原文抜粋
----
すべての頂の上に安らぎあり

今日はぼくに残された人生の最初の一日。ぼくは、そしてぼくたちは、この困難と混乱の社会の中で、残りの人生をどう生きるか?

「だれでもよかった」

2018-06-16 22:54:06 | 社会・現代
 ある男のことが頭の片隅に引っかかっている。その男を擁護したり酌量したいわけではない。彼は厳しく裁かれねばならない。被害者の家族の無念さや怒りや、いつ被害にあうかもしれない市民の不安や恐怖は言うまでもない。だが一方で、「これは別の意味で容易ならぬことだ」と頭のどこかで感じている。
 新幹線の車内で無差別殺傷事件を犯した男のことだ。
 捜査が、というか、裁判になって審理が進まなければ問題の全容はわからないことだが、これまでの報道を見る限り、彼の成育歴と、彼の社会の見方が、いいかえれば、家族の在り方と社会の在り方が、かなりの重要度でかかわっているのではないかと思う。
 ぼくの乏しい脳力では、その事に言及しない方が良いかもしれない。だが、一般論として少し考えておきたい。
 「むしゃくしゃしてやった。だれでもよかった」という言葉には、彼の精神の異常さや知能の弱さよりもむしろ、社会に対する憎悪や、自分の境遇に対する希望のなさが含まれていると思う。(犯行に至るまでの彼の家庭や職歴などについて、報道されていることをここで繰り返すのは避ける。)
 先日書いた「CM等で欲求が、あるいは欲望や希望がすぐ叶えられる錯覚が刷り込まれ続けてきた結果、忍耐不足の暴挙・暴力が増えた」(06/07)というのは、問題の半面であって、他の半面は、「現実には非正規の仕事しかなかったり、仕事があっても安い賃金で、しかも非人間的にこき使われ、取り換えのきく労働力として、生活設計も自己実現の可能性も奪われた境遇の中で貧しく希望もなく生きている人が多い」ことだ。
 目の前に水があるのに、飲もうとするとその水が逃げる、猛烈な渇きにさいなまれる人の話がギリシャ神話かなんかにあったと思う。
 再びアメリカ社会との比較になるが、銃乱射事件の多くは、これは検証したわけではないが、学校に恨みがあったり、交友関係に問題があったり、テロの思想にはまってしまったり、というように、あるていど動機がはっきりしているものが多いように思う。
----
取り組む課題
• A. 無差別殺傷事件をめぐる文章の「ぼくの乏しい脳力では、その事」から「生きている人が多い」ことだ。」までを、「むしゃくしゃして」を「いらいらして」に置き換えて書き直してもらえますか?
• B. 無差別殺傷事件をめぐる文章を、最後の文のあとから書き継いでもらえますか?
ここから先の行は、無差別殺傷事件をめぐる文章とは別の資料です。
----
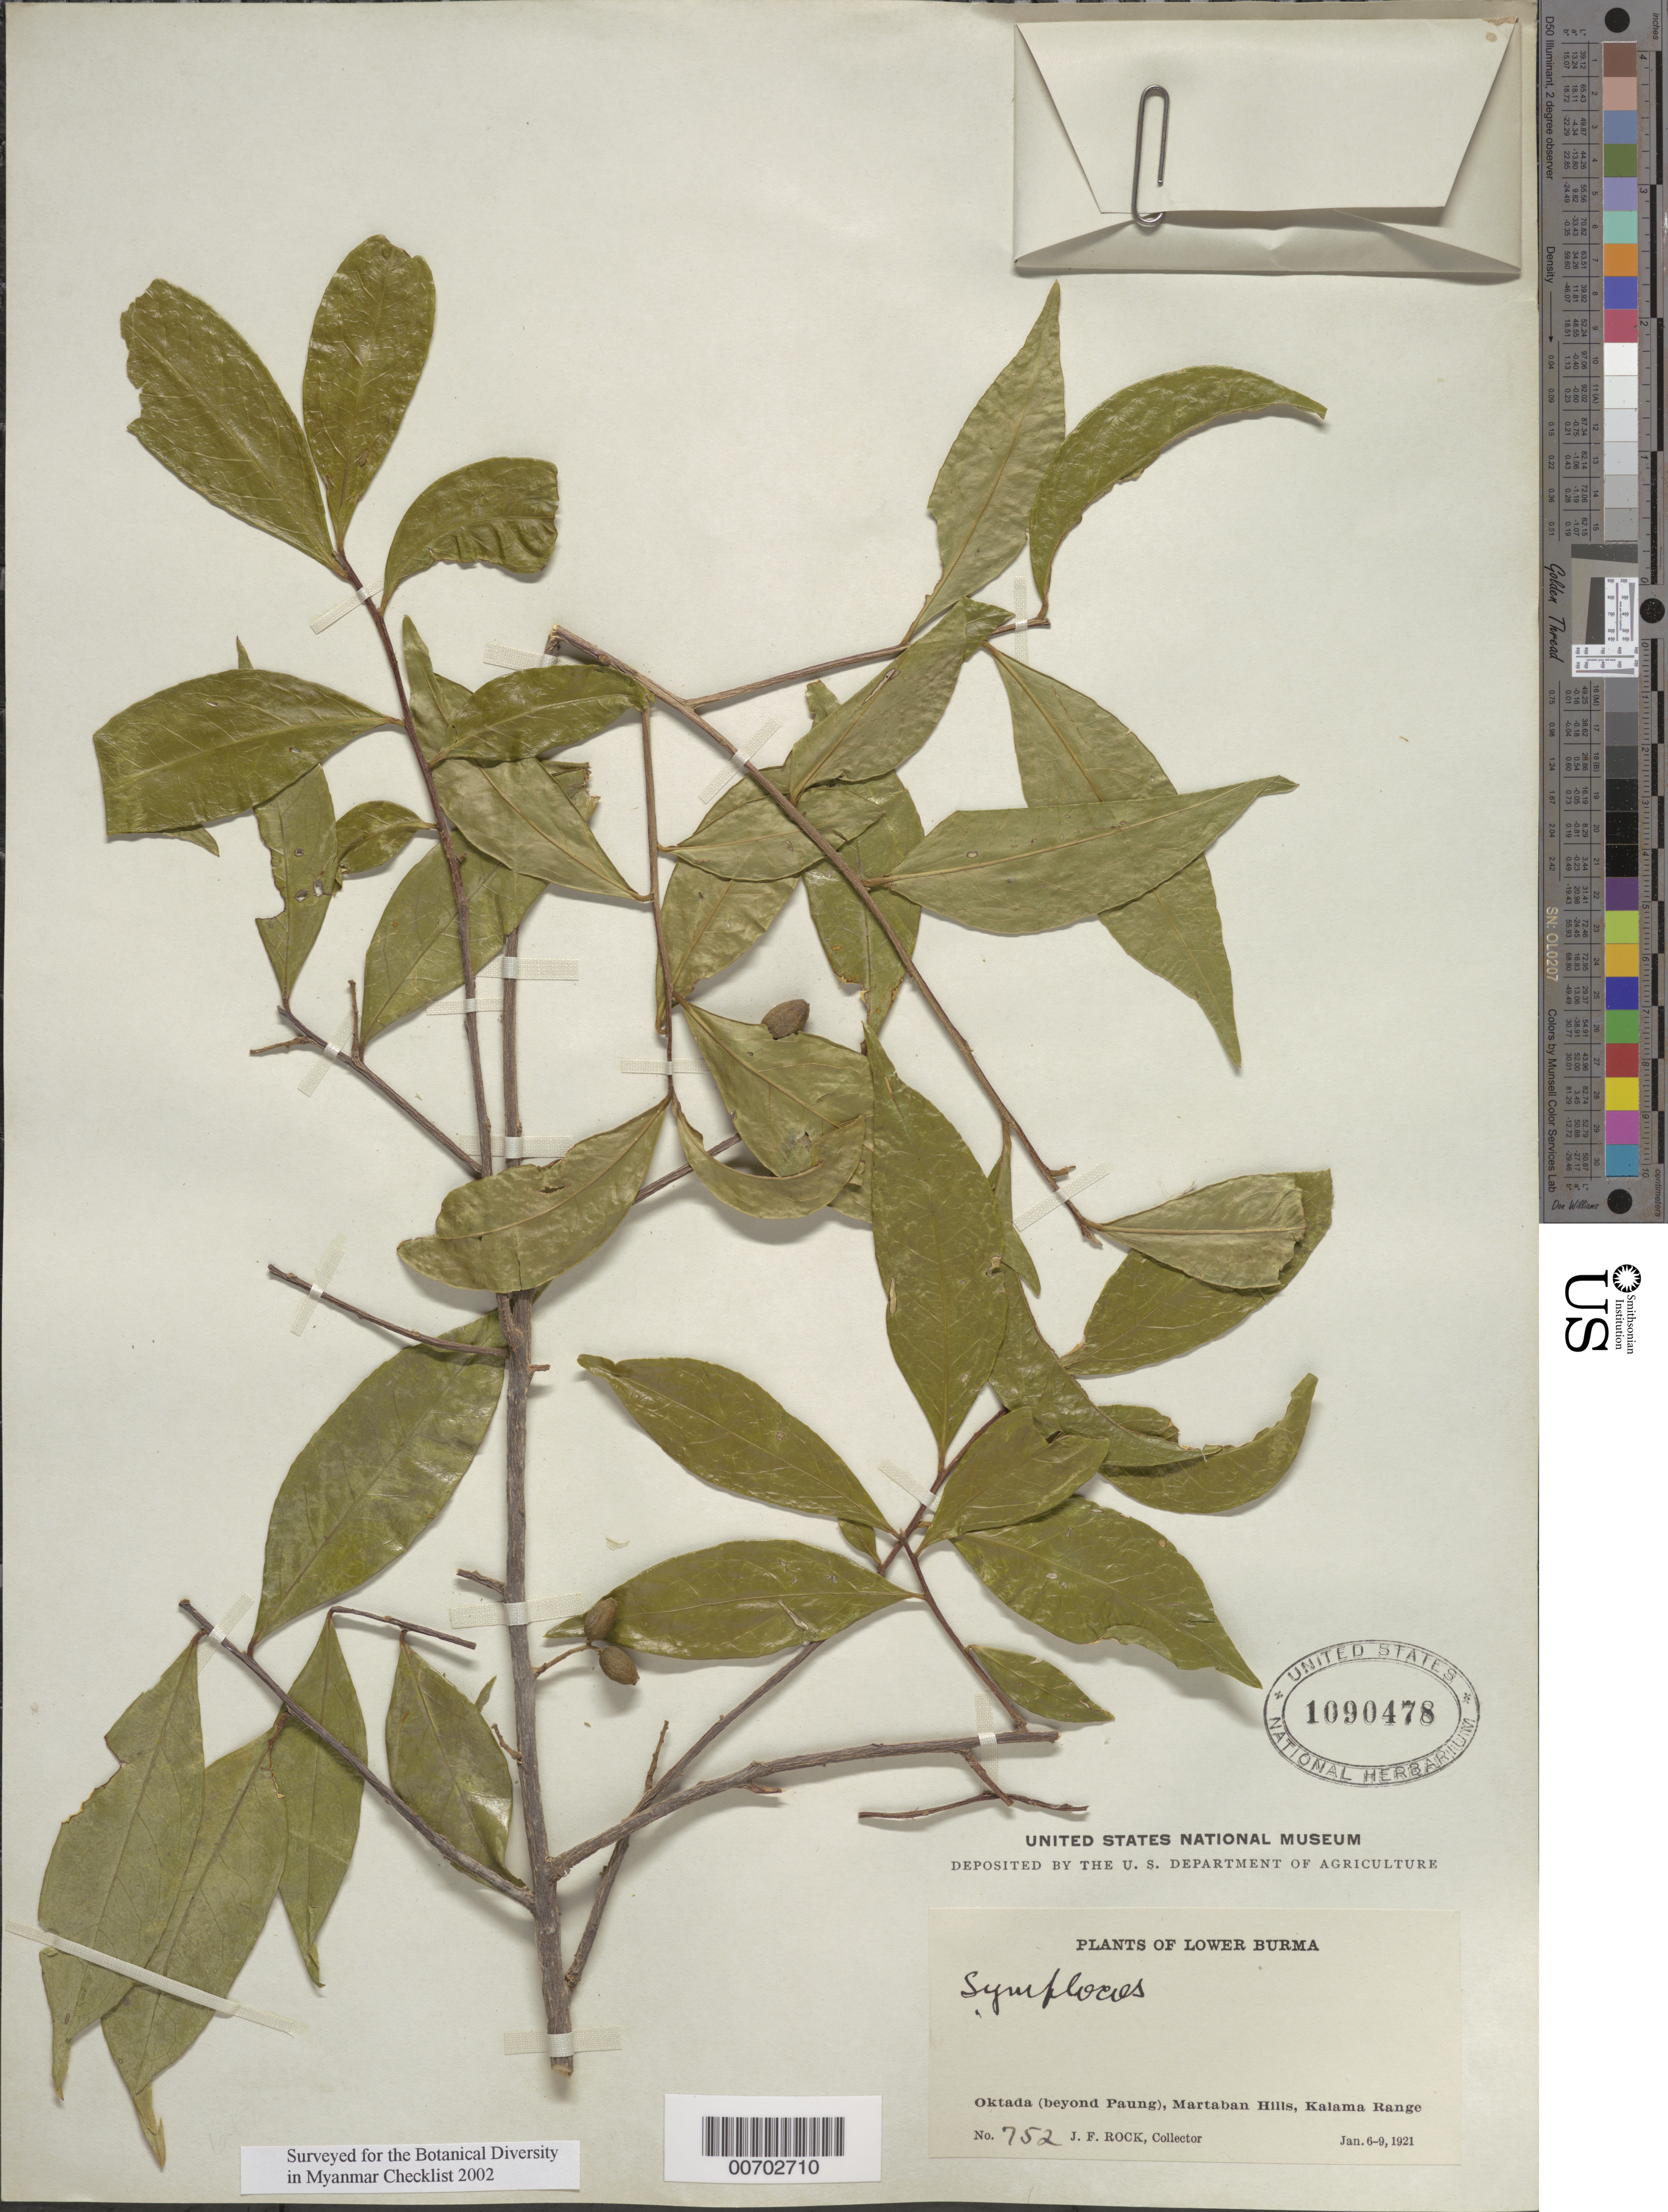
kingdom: Plantae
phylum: Tracheophyta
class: Magnoliopsida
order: Ericales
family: Symplocaceae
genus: Symplocos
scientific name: Symplocos sp.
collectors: J. F. Rock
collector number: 752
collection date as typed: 06 Jan 1921 to 09 Jan 1921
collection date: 1921-01-06/1921-01-09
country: Myanmar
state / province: Arakan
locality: Rakhine, Oktada (beyond Paung) Martaban Hills, Kalama Range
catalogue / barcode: US 1090478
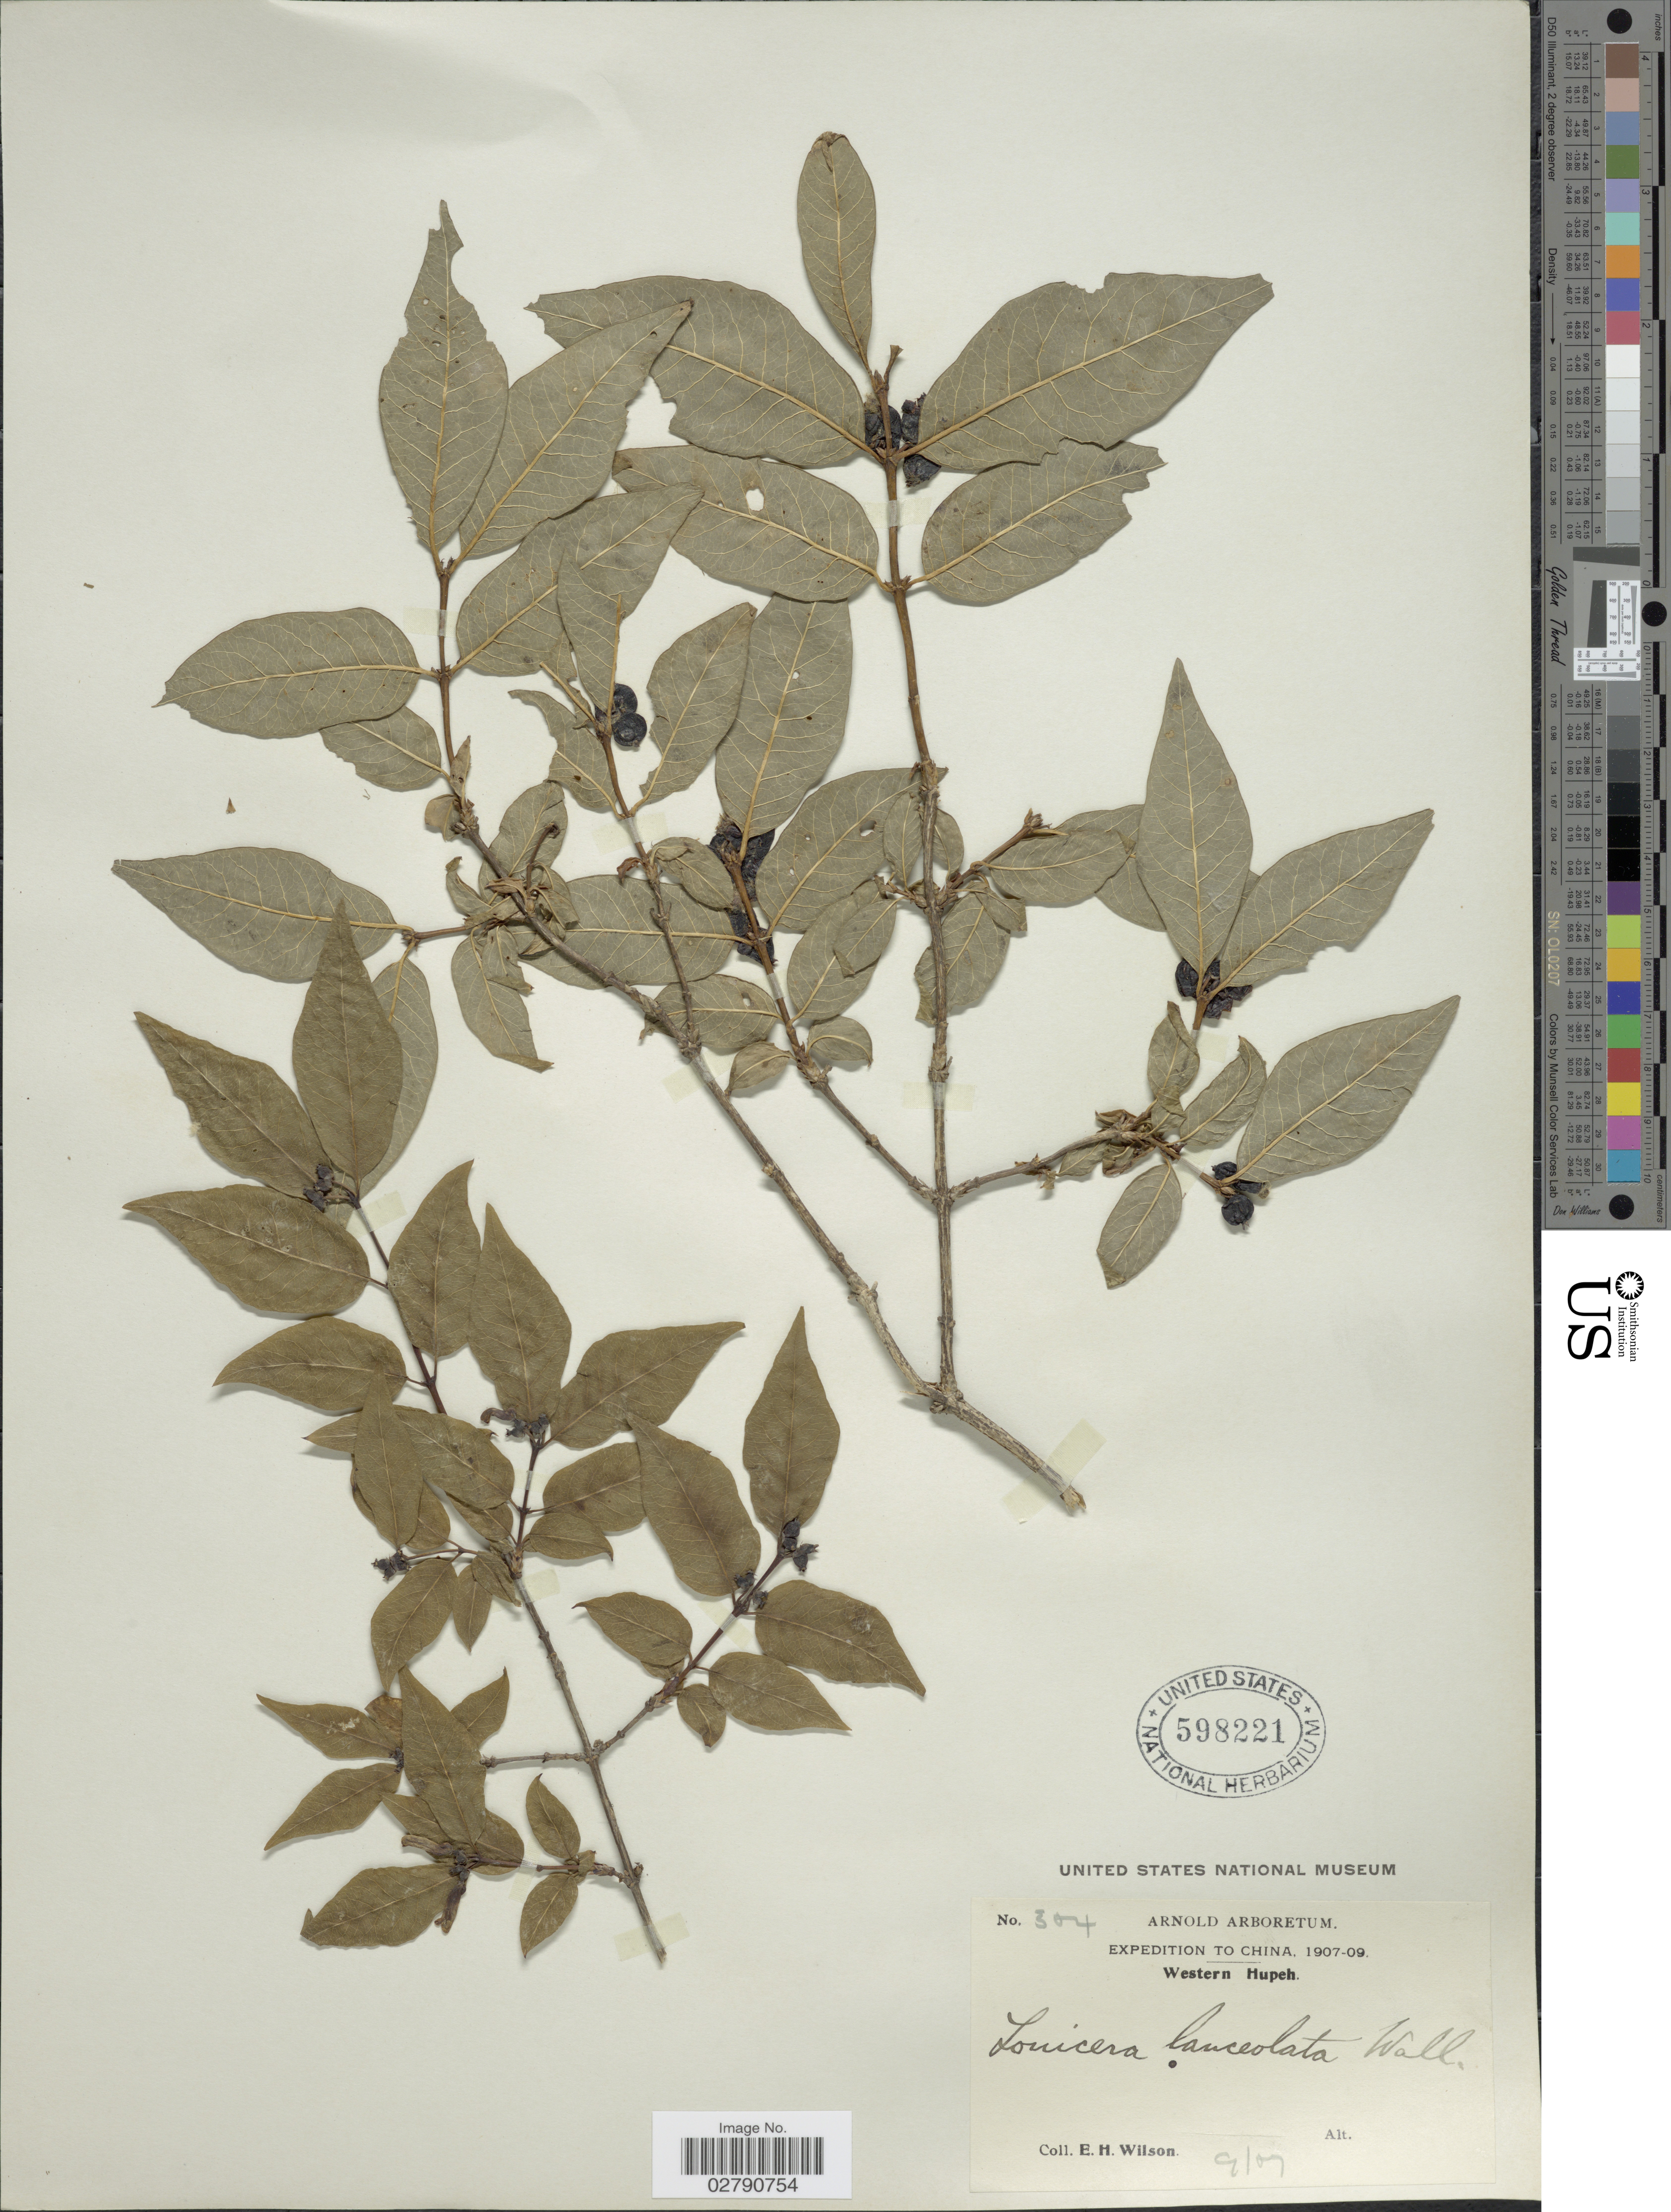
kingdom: Plantae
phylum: Tracheophyta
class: Magnoliopsida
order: Dipsacales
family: Caprifoliaceae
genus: Lonicera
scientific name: Lonicera lanceolata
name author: Wall.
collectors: E. Wilson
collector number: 304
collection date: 1907-09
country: China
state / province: Hubei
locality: Western Hupeh.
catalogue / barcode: US 598221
----
順番の解答
• A.
ぼくの乏しい脳力では、その事に言及しない方が良いかもしれない。だが、一般論として少し考えておきたい。
 「いらいらしてやった。だれでもよかった」という言葉には、彼の精神の異常さや知能の弱さよりもむしろ、社会に対する憎悪や、自分の境遇に対する希望のなさが含まれていると思う。(犯行に至るまでの彼の家庭や職歴などについて、報道されていることをここで繰り返すのは避ける。)
 先日書いた「CM等で欲求が、あるいは欲望や希望がすぐ叶えられる錯覚が刷り込まれ続けてきた結果、忍耐不足の暴挙・暴力が増えた」(06/07)というのは、問題の半面であって、他の半面は、「現実には非正規の仕事しかなかったり、仕事があっても安い賃金で、しかも非人間的にこき使われ、取り換えのきく労働力として、生活設計も自己実現の可能性も奪われた境遇の中で貧しく希望もなく生きている人が多い」ことだ。

• B.
 その点では、日本の社会の方が病いが深いのかもしれない。ちょうど10年前の6月8日の秋葉原の事件をいやでも思い出す。「だれでもよかった」という人間が銃を持つことができたら、どんな悲惨な状況になることだろう。
 ぼくたちは、異常な思い込みや残忍な性格を持った人間に注意するだけでなく、この社会がその中で生きる人たちにとって、絶望や無感覚の原因にならないように気を付けていなければならない。
 この事件の問題とは少しずれるが、先日題名を挙げた「児童虐待から考える」杉山春著、朝日新書から、少しだけ引用させていただく。

 「――の父親たちの世代は、会社が丸抱えで家族の面倒を見た。ととのった社会福祉が会社を通じて提供され、会社に奉仕をすれば…ケアを担う妻とともに家庭は維持できた。
 しかし、1997~98年の大手金融機関の連鎖倒産の時期を経て、片働きで男性が就労を確保し、女性がケアを担うという日常の支え方が、経済的な力の弱い家庭では、できなくなっていく」
 「厚労省『労働力調査』によれば、2000年には26.0%だった非正規雇用労働者の比率は…2016年現在で37.5%に達している。とくに15歳から24歳の非正規雇用は49.1%にも上る」
 「困難な生い立ちを抱えているものは、さらなる困難を抱えてしまう。さまざまなことを人と共有できなくさせ、周囲から自分自身を隠してしまう」 
 「社会の中に居場所を見いだせないことへの憎悪」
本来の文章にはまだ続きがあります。